Microbial Silver Nanoparticles Enhance the Performance of Maize Plants Cultivated in Naturally Occurring Saline Soil

Abstract

Soil salinity is a major abiotic stress that limits agricultural productivity worldwide. The aim of this study was to evaluate whether biogenic silver nanoparticles (AgNPs) can mitigate salt stress in maize while preserving soil biological health under realistic soil conditions. Biogenic AgNPs were synthesized using biomolecules from the actinobacterium Streptomyces sp. Z38 and characterized, confirming spherical morphology, colloidal stability, and surface functionalization. Maize plants grown under greenhouse conditions were treated with biogenic or chemically synthesized AgNPs, and plant performance, oxidative stress responses, and soil biological properties were evaluated. Under saline conditions (6 mS cm−1), biogenic AgNPs markedly improved plant growth, almost fully restoring leaf dry weight (165.08 ± 23.68 mg) to values comparable with non-saline controls (171.81 ± 15.00 mg), while chemical AgNPs induced only partial recovery.

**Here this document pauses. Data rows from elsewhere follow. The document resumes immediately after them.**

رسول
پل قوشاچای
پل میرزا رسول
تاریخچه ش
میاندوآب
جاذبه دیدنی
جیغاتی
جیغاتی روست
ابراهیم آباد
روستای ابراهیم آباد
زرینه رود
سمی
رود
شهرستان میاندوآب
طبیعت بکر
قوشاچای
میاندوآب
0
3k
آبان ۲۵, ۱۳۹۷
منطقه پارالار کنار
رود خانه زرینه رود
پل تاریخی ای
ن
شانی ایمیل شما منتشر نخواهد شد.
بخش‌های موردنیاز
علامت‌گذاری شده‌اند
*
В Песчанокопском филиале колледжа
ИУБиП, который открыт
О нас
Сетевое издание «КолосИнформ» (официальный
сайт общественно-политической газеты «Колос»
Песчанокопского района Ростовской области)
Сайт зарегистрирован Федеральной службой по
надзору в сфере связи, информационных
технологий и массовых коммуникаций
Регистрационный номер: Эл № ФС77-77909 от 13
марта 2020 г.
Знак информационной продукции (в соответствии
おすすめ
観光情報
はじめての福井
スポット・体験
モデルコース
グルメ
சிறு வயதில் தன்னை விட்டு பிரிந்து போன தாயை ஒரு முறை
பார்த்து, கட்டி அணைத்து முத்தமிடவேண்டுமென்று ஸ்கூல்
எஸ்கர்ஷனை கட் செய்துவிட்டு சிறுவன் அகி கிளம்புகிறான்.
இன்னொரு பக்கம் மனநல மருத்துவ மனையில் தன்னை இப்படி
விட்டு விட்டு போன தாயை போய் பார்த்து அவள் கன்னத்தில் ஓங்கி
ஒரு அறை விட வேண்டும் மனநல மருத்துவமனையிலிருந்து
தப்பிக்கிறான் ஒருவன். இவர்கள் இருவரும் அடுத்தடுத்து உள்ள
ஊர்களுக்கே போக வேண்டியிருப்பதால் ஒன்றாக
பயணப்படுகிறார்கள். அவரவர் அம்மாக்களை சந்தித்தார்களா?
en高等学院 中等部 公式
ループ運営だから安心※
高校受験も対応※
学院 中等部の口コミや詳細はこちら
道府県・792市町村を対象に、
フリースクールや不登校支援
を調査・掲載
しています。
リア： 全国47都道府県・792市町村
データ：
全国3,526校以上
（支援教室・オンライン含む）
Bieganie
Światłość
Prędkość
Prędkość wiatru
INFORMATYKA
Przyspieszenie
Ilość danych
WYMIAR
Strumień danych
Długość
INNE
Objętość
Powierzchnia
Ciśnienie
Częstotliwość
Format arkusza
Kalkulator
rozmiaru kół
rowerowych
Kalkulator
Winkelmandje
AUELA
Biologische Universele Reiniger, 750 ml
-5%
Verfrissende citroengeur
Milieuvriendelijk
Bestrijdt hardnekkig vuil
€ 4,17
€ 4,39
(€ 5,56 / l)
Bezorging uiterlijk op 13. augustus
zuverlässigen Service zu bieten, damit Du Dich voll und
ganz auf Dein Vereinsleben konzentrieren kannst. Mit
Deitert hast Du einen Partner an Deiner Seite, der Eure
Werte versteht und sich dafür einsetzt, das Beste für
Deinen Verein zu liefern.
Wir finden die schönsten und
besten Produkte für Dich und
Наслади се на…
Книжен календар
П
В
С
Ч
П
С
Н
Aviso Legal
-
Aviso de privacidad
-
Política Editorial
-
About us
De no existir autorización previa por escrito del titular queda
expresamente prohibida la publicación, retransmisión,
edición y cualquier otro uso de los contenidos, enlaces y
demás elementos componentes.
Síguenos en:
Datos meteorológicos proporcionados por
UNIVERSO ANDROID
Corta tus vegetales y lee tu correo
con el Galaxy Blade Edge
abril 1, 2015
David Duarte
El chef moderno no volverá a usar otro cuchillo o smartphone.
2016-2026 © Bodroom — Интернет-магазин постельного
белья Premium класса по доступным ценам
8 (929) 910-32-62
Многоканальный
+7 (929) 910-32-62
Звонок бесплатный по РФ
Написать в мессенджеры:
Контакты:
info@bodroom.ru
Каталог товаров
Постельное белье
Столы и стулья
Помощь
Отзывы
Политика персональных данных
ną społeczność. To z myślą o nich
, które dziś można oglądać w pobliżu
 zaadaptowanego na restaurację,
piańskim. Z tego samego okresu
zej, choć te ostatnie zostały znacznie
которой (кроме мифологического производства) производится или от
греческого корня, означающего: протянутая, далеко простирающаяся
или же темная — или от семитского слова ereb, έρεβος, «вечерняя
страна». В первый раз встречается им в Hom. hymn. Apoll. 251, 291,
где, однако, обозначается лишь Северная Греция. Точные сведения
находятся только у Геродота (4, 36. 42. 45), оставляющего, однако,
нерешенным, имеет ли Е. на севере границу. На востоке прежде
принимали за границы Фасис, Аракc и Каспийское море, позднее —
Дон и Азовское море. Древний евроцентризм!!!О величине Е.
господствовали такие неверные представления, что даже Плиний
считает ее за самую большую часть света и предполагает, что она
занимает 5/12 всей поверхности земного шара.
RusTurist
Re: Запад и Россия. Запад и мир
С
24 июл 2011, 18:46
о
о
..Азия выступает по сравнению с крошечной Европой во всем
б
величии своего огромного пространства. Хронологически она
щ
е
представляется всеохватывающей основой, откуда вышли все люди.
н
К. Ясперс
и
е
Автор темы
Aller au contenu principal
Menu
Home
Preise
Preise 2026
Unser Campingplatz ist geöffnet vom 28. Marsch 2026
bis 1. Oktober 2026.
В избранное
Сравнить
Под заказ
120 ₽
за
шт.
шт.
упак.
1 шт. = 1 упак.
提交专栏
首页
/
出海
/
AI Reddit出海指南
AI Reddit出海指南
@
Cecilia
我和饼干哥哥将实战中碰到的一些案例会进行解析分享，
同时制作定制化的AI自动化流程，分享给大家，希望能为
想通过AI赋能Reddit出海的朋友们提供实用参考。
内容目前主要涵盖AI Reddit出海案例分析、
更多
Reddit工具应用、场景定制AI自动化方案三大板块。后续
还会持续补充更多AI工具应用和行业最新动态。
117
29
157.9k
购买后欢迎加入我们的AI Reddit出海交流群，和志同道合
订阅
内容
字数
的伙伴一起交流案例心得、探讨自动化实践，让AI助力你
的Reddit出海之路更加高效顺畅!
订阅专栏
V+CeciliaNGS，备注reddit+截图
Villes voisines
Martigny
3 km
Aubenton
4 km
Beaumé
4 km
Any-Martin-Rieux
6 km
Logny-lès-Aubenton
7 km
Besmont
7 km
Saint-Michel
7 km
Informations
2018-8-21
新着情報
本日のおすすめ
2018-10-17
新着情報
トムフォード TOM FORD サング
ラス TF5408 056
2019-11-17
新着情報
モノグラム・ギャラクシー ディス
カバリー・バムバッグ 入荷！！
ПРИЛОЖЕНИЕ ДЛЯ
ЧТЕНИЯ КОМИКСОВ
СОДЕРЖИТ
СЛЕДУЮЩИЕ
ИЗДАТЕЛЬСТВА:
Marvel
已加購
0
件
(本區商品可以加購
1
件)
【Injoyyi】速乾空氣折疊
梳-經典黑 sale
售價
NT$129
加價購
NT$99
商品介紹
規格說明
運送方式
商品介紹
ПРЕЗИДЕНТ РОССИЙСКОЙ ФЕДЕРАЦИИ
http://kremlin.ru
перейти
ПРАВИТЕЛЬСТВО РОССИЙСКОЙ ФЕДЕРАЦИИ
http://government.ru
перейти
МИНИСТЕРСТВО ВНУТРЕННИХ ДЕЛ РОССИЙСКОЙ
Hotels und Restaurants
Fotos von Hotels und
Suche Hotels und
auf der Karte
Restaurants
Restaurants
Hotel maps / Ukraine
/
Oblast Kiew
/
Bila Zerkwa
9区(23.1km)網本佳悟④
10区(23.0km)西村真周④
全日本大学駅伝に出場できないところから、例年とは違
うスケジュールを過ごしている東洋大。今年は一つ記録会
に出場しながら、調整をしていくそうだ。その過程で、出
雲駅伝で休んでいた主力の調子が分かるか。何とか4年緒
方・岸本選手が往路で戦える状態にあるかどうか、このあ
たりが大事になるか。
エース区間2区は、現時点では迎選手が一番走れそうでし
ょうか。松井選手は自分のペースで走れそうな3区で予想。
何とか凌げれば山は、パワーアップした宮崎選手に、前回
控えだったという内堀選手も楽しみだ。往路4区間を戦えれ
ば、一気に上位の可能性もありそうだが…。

Biogenic AgNPs also enhanced antioxidant defenses, increasing catalase activity by ~15% above non-saline levels and reducing lipid peroxidation from 232.34 ± 31.74 to 102.63 ± 5.75 Eq. MDA g−1. In parallel, chlorophyll a content increased by ~29% relative to non-saline plants, indicating improved photosynthetic performance. Transmission electron microscopy of leaves confirmed AgNPs internalization, with nanoparticles primarily sequestered in vacuoles. Analyses of experimental soils showed that biogenic AgNPs enhanced microbial enzymatic activity and respiration, while chemical AgNPs had inhibitory effects. Ecotoxicological assays further indicated low soil toxicity following biogenic AgNPs plant treatment, as reflected by high lettuce germination rates. Overall, these findings highlight the potential of biogenic AgNPs obtained from actinobacteria as sustainable nanobiotechnological tools to mitigate salt stress in crops while improving soil health. Future field-scale studies will be required to validate their agronomic applicability.